Spawns prefer Linears **Copy git branch name** (API `branchName`); if absent, AO uses `feat/<issue-id>` as before. To change Linears pattern, use **Linear → Settings → Integrations → GitHub → Branch format**.
Use this if:
- Your team uses Linear for project management
- You want agents to update Linear ticket status
- You need custom agent rules per project
### [multi-project.yaml](./multi-project.yaml)
**Multiple repos with different trackers**
Shows how to manage multiple projects with different trackers and notification routing.
Use this if:
- You're managing multiple repositories
- Different projects use different trackers (GitHub Issues vs Linear)
- You want Slack notifications in addition to desktop
- You need different rules per project
### [auto-merge.yaml](./auto-merge.yaml)
**Aggressive automation with auto-merge**
Automatically merges approved PRs with passing CI. Auto-retries CI failures and review comments.
Use this if:
- You trust your agents and CI pipeline
- You want maximum automation
- You want agents to handle routine failures autonomously
- You want escalation only when agents get stuck
### [codex-integration.yaml](./codex-integration.yaml)
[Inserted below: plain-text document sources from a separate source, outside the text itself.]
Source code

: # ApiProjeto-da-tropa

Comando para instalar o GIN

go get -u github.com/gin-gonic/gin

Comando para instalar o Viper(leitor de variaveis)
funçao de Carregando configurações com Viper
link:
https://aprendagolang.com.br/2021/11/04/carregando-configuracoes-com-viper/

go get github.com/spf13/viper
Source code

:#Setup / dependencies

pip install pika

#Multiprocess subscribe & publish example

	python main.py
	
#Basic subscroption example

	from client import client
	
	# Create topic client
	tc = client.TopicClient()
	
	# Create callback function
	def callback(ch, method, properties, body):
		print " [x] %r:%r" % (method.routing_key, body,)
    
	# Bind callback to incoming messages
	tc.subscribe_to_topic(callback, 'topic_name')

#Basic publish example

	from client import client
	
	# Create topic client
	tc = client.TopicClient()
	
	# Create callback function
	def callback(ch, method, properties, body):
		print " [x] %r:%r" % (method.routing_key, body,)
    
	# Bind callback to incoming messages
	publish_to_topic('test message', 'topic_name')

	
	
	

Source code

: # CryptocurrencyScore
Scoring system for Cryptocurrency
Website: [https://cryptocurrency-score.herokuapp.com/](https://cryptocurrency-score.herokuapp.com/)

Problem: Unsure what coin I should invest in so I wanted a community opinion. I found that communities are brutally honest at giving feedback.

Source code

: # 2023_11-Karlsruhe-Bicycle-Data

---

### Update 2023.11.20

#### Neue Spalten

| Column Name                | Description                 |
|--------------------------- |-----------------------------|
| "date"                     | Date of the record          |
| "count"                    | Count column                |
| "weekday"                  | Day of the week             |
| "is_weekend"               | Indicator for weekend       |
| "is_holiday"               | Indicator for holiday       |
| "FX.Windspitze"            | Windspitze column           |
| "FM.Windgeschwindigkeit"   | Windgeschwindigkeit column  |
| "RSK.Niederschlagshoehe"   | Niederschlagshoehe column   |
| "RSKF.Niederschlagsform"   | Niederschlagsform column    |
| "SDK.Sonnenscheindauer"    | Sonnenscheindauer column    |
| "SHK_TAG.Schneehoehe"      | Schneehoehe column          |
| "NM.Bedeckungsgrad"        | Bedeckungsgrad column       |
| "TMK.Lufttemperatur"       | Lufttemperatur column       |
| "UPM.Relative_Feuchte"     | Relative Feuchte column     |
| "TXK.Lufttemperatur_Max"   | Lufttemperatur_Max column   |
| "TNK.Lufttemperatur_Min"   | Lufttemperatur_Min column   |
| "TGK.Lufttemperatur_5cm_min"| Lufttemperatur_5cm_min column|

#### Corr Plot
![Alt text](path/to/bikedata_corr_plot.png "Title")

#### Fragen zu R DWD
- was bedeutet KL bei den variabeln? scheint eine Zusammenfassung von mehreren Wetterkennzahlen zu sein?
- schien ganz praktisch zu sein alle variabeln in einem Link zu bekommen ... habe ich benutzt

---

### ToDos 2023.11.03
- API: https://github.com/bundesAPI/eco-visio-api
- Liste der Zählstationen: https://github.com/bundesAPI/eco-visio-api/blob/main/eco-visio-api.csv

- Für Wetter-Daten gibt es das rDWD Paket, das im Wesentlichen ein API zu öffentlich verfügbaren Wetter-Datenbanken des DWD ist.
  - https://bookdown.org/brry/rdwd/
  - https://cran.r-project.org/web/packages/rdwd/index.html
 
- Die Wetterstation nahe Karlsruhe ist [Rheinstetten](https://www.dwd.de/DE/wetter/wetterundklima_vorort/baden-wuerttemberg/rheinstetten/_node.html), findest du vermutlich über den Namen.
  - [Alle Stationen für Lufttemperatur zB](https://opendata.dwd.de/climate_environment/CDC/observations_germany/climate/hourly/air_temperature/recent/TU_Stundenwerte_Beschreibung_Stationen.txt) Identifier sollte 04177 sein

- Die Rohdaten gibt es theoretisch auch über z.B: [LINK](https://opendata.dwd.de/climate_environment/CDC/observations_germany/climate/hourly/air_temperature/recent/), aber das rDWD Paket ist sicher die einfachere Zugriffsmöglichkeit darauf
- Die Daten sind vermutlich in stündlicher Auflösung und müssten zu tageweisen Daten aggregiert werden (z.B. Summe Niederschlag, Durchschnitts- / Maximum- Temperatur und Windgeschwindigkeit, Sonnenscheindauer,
**Using Codex instead of Claude Code**
Shows how to use a different AI agent (Codex) instead of the default Claude Code.
Use this if:
- You prefer GPT-4/Codex over Claude
- You need agent-specific configuration
- You're evaluating different AI coding assistants
## Configuration Tips
1. **Start simple** - Use `simple-github.yaml` as a starting point
2. **Add complexity incrementally** - Enable features as you need them
3. **Test with one project first** - Get comfortable before adding multiple projects
4. **Review defaults** - Most sensible defaults are already configured
5. **Use environment variables** - Store API keys in env vars, not config files
## Environment Variables
These environment variables are commonly used:
```bash
# Linear integration
export LINEAR_API_KEY="lin_api_..."
# Slack notifications
export SLACK_WEBHOOK_URL="https://hooks.slack.com/services/..."
# GitHub (usually set by gh CLI)
# export GITHUB_TOKEN="ghp_..."
```
Add these to your shell profile (`~/.zshrc` or `~/.bashrc`) to persist them.
## Next Steps
After copying an example:
1. **Edit the config** - Update repo paths, team IDs, etc.
2. **Validate** - Run `ao start` to check for config errors
3. **Spawn an agent** - Try `ao spawn project-id ISSUE-123`
4. **Monitor** - Use `ao status` or open the dashboard (default http://localhost:3000, configurable via `port:` in config)
See [SETUP.md](../SETUP.md) for detailed configuration reference and troubleshooting.